Teks yang diberikan:
Ngaji Fikih #57 Akibat Menunda Qadha’ Shalat Tanpa Uzur.jpg

Ngaji Fikih #57: Akibat Menunda Qadha’ Shalat Tanpa Uzur

Terakhir diperbarui pada · 487 views

Pada serial sebelumnya, dakwah.id telah mengupas Kapan Boleh Berijtihad Menentukan Waktu Shalat? Kali ini, pembahasan serial Ngaji Fikih selanjutnya adalah Akibat Menunda Qadha’ Shalat yang Ditinggalkan Tanpa Uzur.

Untuk membaca serial Ngaji Fikih secara lengkap, silakan klik tautan berikut:

Ada dua jenis orang yang mengerjakan shalat di luar waktu ketetapannya. Pertama, jenis orang yang memiliki uzur syar’i. Kedua, jenis orang yang tidak memiliki uzur syar’i.

Islam memaafkan orang yang mengerjakan shalat di luar waktu karena adanya uzur syar’i, namun tidak pada orang yang melakukannya tanpa ada uzur syar’i; bahkan akan dianggap sebagai bentuk kemaksiatan kepada Allah dan Rasul-Nya.

Masing-masing mereka (dua kelompok di atas) memiliki kewajiban untuk mengqadha’ shalatnya, baik bagi yang beruzur syar’i maupun yang tidak beruzur syar’i.

Lalu apa yang membedakan antara dua kelompok di atas? Yang membedakan adalah hukum mengqadha’ shalat yang telah ditinggalkan.

Orang yang beruzur syar’i disunahkan untuk segera mengqadha’ shalat yang tertinggal, sementara orang yang tidak beruzur syar’i wajib segera mengqadha’shalat yang tertinggal, tidak boleh menunda qadha’ shalatnya sebentar pun.

Dengan begitu, perbedaannya terletak pada sunah atau wajibnya menyegerakan qadha’ shalat yang tertinggal.

Bagaimana penjelasannya? Simak berikut ini!

Tugas yang diberikan 1:
Tentukan apakah setiap pernyataan berikut sesuai dengan teks tentang qadha’ shalat. Jawab ya atau tidak, lalu kutip kata-kata teks yang menjadi dasarnya.
(a) Orang yang memiliki uzur syar’i tidak wajib mengqadha’ shalat yang ditinggalkannya.
(b) Orang yang tidak memiliki uzur syar’i wajib segera mengqadha’ shalatnya.
(c) Islam memaafkan orang yang mengerjakan shalat di luar waktu karena uzur syar’i.
Tugas yang diberikan 2:
Ringkas teks tentang qadha’ shalat dalam dua kalimat.
Tugas yang diberikan 3:
Daftarkan semua ketentuan yang dinyatakan teks tentang qadha’ shalat mengenai orang yang mengerjakan shalat di luar waktu tanpa uzur syar’i.

Entri data:

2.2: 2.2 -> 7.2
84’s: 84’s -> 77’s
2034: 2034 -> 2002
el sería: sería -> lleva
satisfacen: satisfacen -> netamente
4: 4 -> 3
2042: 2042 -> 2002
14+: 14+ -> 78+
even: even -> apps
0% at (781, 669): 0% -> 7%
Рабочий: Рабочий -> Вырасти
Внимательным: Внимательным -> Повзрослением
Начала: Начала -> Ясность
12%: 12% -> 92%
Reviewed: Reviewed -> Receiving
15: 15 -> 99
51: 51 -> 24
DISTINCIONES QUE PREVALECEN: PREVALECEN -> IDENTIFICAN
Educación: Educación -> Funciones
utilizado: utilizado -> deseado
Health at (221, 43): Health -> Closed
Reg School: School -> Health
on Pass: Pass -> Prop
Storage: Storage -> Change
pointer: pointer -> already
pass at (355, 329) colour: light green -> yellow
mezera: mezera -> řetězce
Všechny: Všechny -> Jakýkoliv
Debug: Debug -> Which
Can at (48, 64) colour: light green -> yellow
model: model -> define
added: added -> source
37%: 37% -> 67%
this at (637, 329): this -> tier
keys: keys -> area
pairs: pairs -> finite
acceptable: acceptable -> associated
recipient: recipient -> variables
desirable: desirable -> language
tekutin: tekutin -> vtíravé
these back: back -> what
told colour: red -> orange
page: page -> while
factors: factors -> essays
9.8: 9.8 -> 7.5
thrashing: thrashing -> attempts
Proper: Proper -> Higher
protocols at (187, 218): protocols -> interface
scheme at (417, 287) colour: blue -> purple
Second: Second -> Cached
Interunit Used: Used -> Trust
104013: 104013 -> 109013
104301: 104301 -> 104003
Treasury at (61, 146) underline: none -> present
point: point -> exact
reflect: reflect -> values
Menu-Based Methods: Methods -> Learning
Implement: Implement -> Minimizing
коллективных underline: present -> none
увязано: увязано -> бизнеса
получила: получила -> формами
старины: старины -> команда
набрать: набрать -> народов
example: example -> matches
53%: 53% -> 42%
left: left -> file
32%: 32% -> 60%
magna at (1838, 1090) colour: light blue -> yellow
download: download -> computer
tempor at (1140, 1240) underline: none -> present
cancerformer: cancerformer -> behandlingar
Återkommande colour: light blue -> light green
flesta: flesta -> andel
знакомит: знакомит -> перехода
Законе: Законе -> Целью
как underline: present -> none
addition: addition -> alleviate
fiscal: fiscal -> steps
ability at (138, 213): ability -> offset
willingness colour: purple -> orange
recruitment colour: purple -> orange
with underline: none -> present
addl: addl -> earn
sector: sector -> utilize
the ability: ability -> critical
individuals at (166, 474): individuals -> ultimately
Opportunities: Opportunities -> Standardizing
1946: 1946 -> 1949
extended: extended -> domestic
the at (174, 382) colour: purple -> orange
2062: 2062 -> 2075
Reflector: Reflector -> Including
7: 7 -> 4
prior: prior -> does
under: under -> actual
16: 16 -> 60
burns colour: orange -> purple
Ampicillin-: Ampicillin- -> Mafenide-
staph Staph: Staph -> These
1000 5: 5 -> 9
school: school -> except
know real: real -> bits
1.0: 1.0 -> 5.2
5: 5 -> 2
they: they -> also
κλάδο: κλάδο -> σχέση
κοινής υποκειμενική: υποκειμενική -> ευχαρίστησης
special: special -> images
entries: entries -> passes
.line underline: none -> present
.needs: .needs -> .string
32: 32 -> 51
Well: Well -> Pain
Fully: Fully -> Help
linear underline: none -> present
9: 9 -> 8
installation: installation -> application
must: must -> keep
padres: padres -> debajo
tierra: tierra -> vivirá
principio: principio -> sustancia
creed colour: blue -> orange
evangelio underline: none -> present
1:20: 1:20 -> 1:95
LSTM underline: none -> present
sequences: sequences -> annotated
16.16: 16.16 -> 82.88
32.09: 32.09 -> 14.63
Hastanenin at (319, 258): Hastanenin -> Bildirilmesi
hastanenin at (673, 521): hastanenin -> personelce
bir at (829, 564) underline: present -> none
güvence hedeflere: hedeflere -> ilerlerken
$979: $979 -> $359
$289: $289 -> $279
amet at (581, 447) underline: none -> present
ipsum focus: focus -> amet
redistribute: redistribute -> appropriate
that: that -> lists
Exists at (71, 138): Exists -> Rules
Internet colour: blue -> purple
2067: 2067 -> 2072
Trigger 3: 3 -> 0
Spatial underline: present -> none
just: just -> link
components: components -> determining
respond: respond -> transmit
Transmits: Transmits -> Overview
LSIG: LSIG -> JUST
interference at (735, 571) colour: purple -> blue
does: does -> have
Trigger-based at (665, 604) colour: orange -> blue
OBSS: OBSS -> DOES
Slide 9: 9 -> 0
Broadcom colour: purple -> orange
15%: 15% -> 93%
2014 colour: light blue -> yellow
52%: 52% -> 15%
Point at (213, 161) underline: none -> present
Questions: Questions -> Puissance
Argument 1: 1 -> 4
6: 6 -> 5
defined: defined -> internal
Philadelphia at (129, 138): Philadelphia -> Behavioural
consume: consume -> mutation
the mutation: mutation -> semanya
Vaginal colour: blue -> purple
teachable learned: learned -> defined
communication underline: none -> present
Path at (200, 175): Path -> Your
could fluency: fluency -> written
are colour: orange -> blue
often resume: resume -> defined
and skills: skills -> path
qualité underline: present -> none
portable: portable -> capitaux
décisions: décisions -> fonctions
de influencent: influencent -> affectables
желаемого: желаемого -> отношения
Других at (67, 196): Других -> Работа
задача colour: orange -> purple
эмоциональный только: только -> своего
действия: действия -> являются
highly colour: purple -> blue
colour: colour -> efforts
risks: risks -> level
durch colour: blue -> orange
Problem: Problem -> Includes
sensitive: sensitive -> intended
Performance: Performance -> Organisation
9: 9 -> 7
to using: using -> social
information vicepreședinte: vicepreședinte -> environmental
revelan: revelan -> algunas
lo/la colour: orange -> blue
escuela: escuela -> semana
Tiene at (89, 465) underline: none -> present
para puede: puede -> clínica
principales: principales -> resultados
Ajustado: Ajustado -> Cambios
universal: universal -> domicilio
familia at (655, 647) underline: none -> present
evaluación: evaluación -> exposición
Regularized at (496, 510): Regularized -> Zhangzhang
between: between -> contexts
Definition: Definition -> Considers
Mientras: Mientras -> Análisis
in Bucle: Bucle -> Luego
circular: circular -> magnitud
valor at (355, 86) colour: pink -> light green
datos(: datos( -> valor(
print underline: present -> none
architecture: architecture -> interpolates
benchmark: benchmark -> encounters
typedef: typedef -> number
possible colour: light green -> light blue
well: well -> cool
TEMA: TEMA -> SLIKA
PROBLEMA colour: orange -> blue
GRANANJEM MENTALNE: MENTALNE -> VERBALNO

Hasil tugas 1:
(a) Tidak. "Masing-masing mereka (dua kelompok di atas) memiliki kewajiban untuk mengqadha’ shalatnya, baik bagi yang beruzur syar’i maupun yang tidak beruzur syar’i."
(b) Ya. "tidak boleh menunda qadha’ shalatnya sebentar pun"
(c) Ya. "Islam memaafkan orang yang mengerjakan shalat di luar waktu karena adanya uzur syar’i"

Hasil tugas 2:
Ada dua jenis orang yang mengerjakan shalat di luar waktunya, yaitu yang memiliki uzur syar’i dan yang tidak memilikinya, dan keduanya sama-sama wajib mengqadha’ shalat tersebut. Perbedaannya, orang yang beruzur syar’i disunahkan segera mengqadha’, sedangkan orang tanpa uzur syar’i wajib segera mengqadha’ dan tidak boleh menundanya sebentar pun.

Hasil tugas 3:
1. Tidak dimaafkan oleh Islam.
2. Dianggap sebagai bentuk kemaksiatan kepada Allah dan Rasul-Nya.
3. Wajib mengqadha’ shalatnya.
4. Wajib segera mengqadha’ shalat yang tertinggal.
5. Tidak boleh menunda qadha’ shalatnya sebentar pun.